Author : Édouard Jeauneau
Publisher : University of Toronto Press
Page : 138 pages
File Size : 36,47 MB
Release : 2009-01-01
Category : History
ISBN : 1442600071
Deftly translated by Claude Paul Desmarais, Rethinking the School of Chartres provides a narrative that is critical, passionate, and witty.
Author : Jill Burke
Publisher : Routledge
Page : 403 pages
File Size : 13,30 MB
Release : 2017-07-05
Category : Art
ISBN : 1351551116
The perception that the early sixteenth century saw a culmination of the Renaissance classical revival - only to degrade into mannerism shortly after Raphael's death in 1520 - has been extremely tenacious; but many scholars agree that this tidy narrative is deeply problematic. Exploring how we can reconceptualize the High Renaissance in a way that reflects how we research and teach today, this volume complicates and deepens our understanding of artistic change.

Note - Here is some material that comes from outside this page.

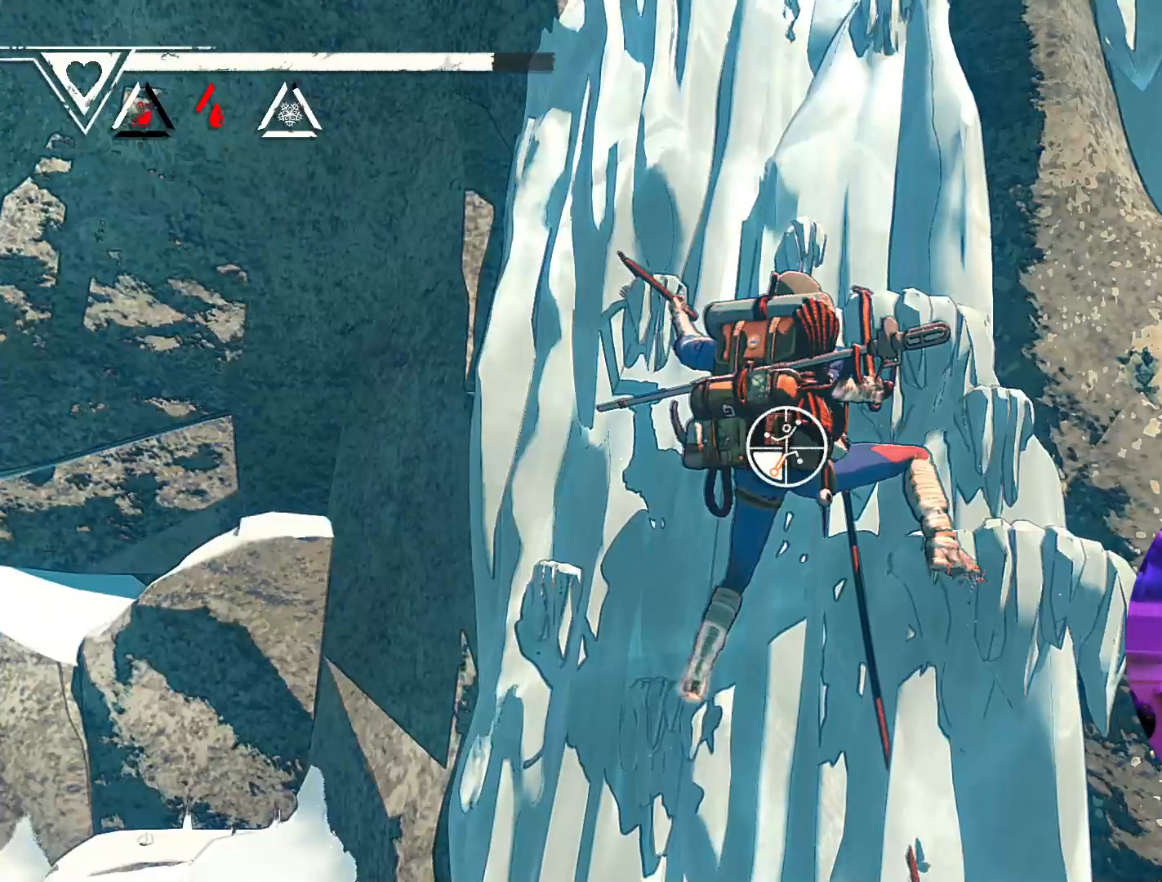
{"buttons": ["R1"], "left_stick": "left", "right_stick": "center", "events": [[267, "left_stick", "left"]]}
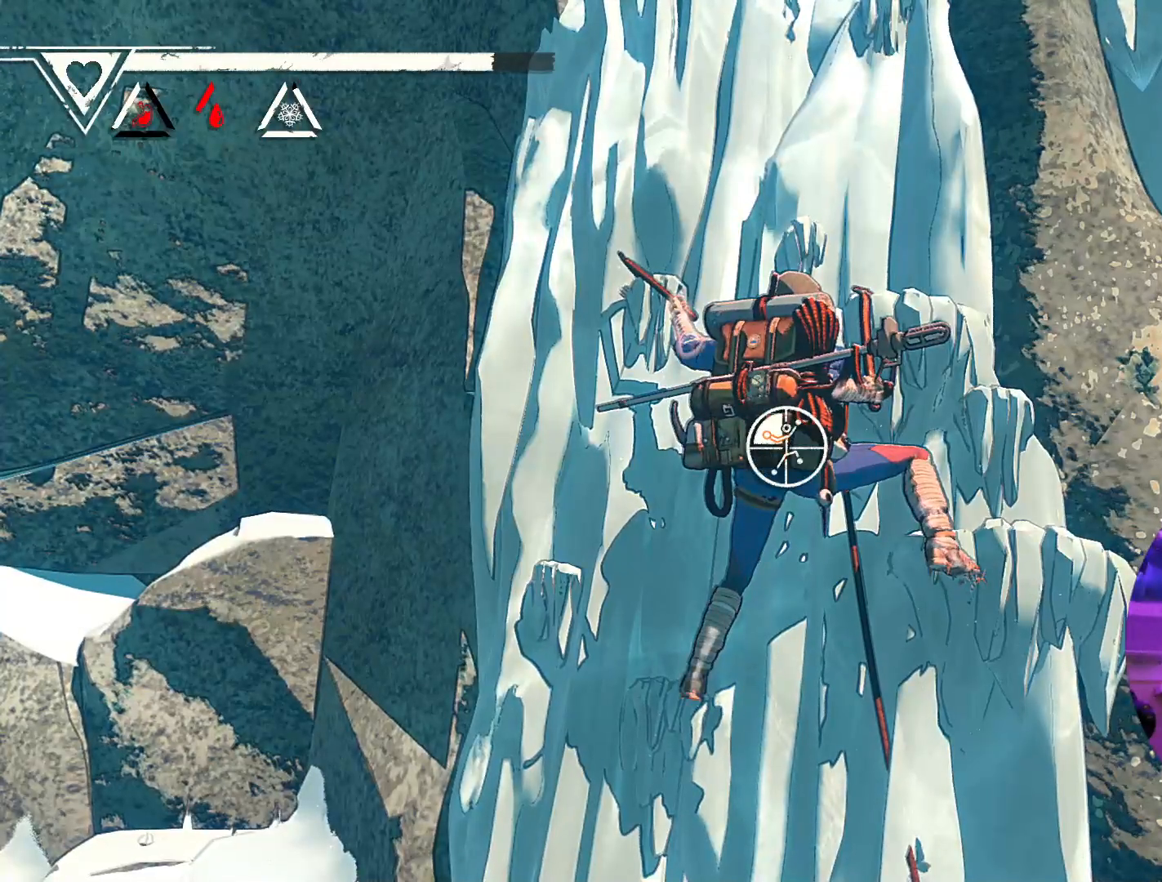
{"buttons": [], "left_stick": "up-right", "right_stick": "center", "events": [[67, "left_stick", "up-left"], [217, "R1", "up"], [250, "left_stick", "up"], [467, "left_stick", "up-right"]]}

Focusing on Rome, the paradigmatic centre of the High Renaissance narrative, each essay presents a case study of a particular aspect of the culture of the city in the early sixteenth century, including new analyses of Raphael's stanze, Michelangelo's Sistine Ceiling and the architectural designs of Bramante. The contributors question notions of periodization, reconsider the Renaissance relationship with classical antiquity, and ultimately reconfigure our understanding of 'high Renaissance style'.